▸ Job: Print each entry precisely; exclude the pictures.

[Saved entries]
==================================================

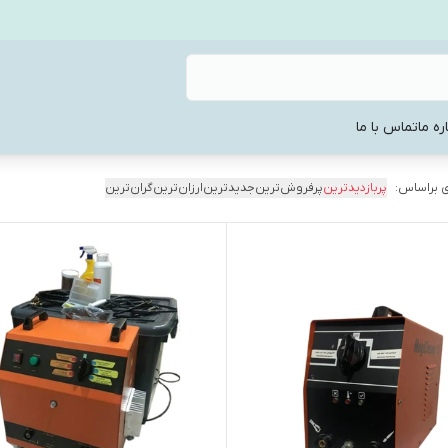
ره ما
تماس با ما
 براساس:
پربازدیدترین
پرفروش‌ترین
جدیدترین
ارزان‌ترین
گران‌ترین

==================================================

▸ The completed task:
ره ما
تماس با ما
 براساس:
پربازدیدترین
پرفروش‌ترین
جدیدترین
ارزان‌ترین
گران‌ترین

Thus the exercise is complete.